Adding Texture to your Writing — Sandi Somers

It has been said you write your first draft for yourself, and the second for your readers. This was vividly brought home to me as I was writing about Calgary’s recent flood for an online course. My first essay focused on my experiences during the critical first day as I visited sites, watched raging floodwaters, talked to people at an evacuation centre and navigated erratic traffic. My first draft did not include much background of the city and my locations, as I knew where I was. When I came to my second draft, I tried to fill in for my readers. But I obviously hadn’t done enough; responses from my instructor and other colleagues, all American, were frank.

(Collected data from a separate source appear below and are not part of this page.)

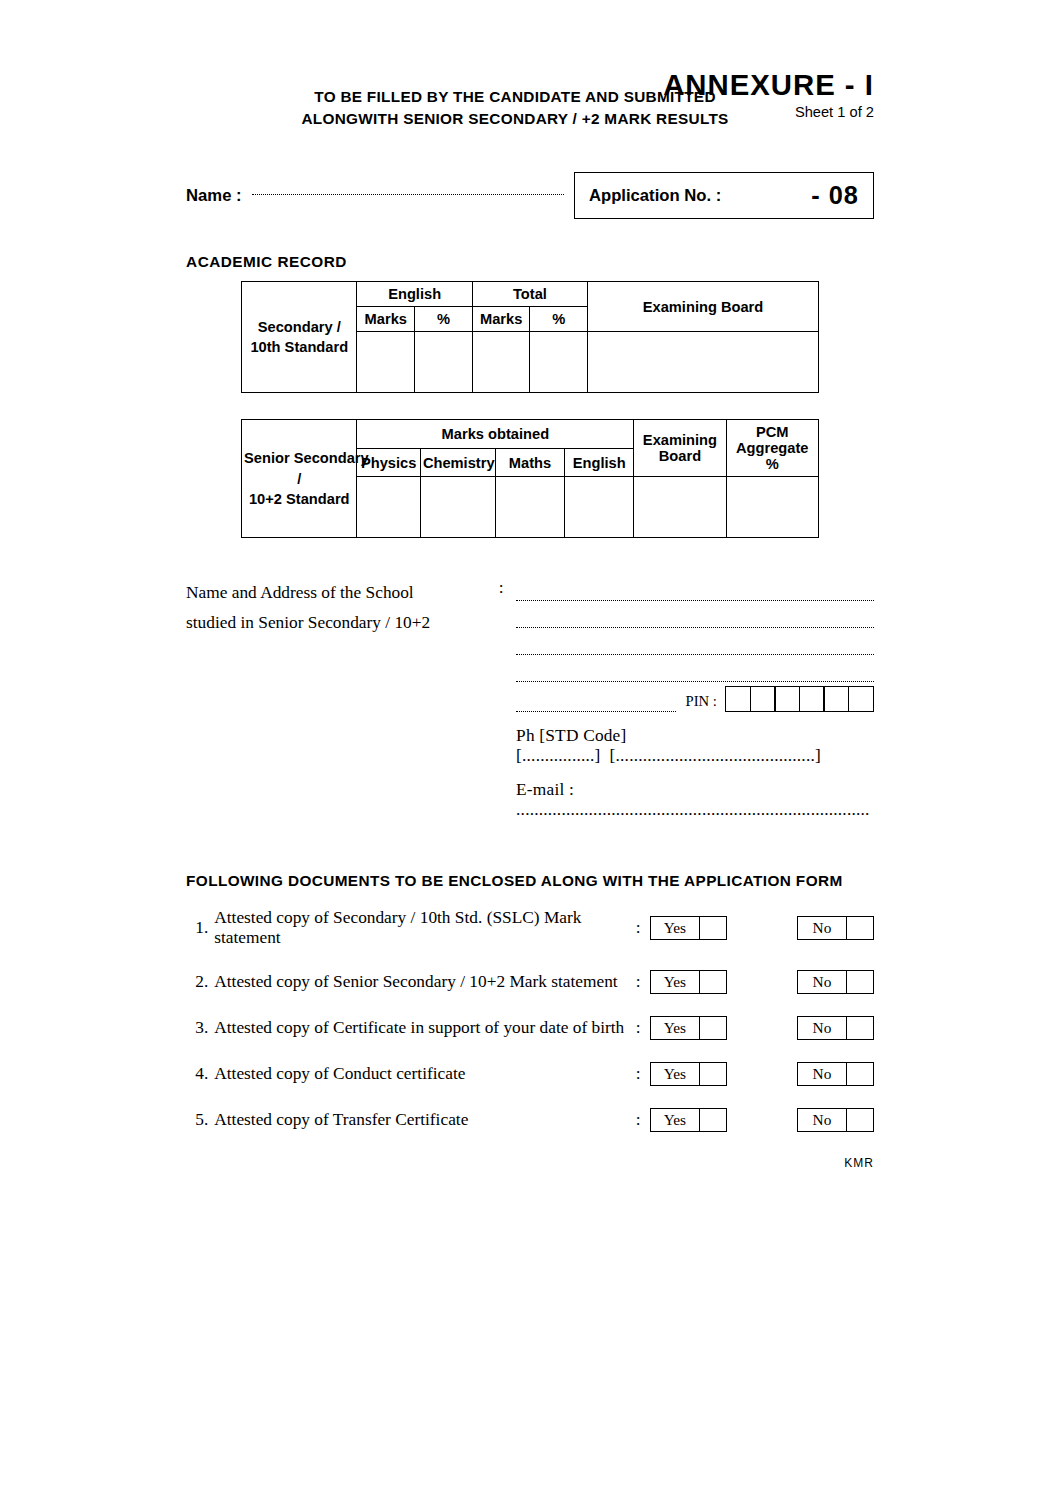ANNEXURE - I
Sheet 1 of 2
TO BE FILLED BY THE CANDIDATE AND SUBMITTED
ALONGWITH SENIOR SECONDARY / +2 MARK RESULTS
Name :
Application No. : - 08
ACADEMIC RECORD
| Secondary / 10th Standard | English | Total | Examining Board |
| Marks | % | Marks | % |
| Senior Secondary / 10+2 Standard | Marks obtained | Examining Board | PCM Aggregate % |
| Physics | Chemistry | Maths | English |
Name and Address of the School
studied in Senior Secondary / 10+2
:
PIN :
Ph [STD Code] [................] [............................................]
E-mail : ..............................................................................
FOLLOWING DOCUMENTS TO BE ENCLOSED ALONG WITH THE APPLICATION FORM
1.
Attested copy of Secondary / 10th Std. (SSLC) Mark statement
:
Yes
No
2.
Attested copy of Senior Secondary / 10+2 Mark statement
:
Yes
No
3.
Attested copy of Certificate in support of your date of birth
:
Yes
No
4.
Attested copy of Conduct certificate
:
Yes
No
5.
Attested copy of Transfer Certificate
:
Yes
No
KMR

“The writer seems to have pretty high mobility in the middle of a serious flood, so I feel left out of that picture. I was surprised the writer takes an excursion and wonder what she drives….SUV? Jeep?”  “Why does the speaker decide to do regular life things like her early morning walks and paying her mortgage?”

I realized then that my readers might have been remembering New Orleans, a city which was 80% flooded. My readers might themselves be living in flat areas that would be totally inundated in a flood. I hadn’t written that I lived on high ground, with my area removed from the flooding. I hadn’t described Calgary’s deep river valleys carved by glaciers that flooded downtown and communities built along the floodplains, while most of the sprawling  city is above the river valley, some parts as far away from the rivers as ten miles.

I quickly e-mailed the missing background, and one responder said she now understood and could relate better to my situation.

These descriptive details are what Pierre Berton, in his book, The Joy of Writing, calls “texture”. Texture enriches the writing, giving character and uniqueness to a place, person or situation—all those details I so love in others’ writings. And it enables the reader’s own experiences, memories and mental images to resonate, so that they have an adequate base from which to fill in any other details.

This was a vivid learning experience for me, and I will be more conscious of texture in my future writing.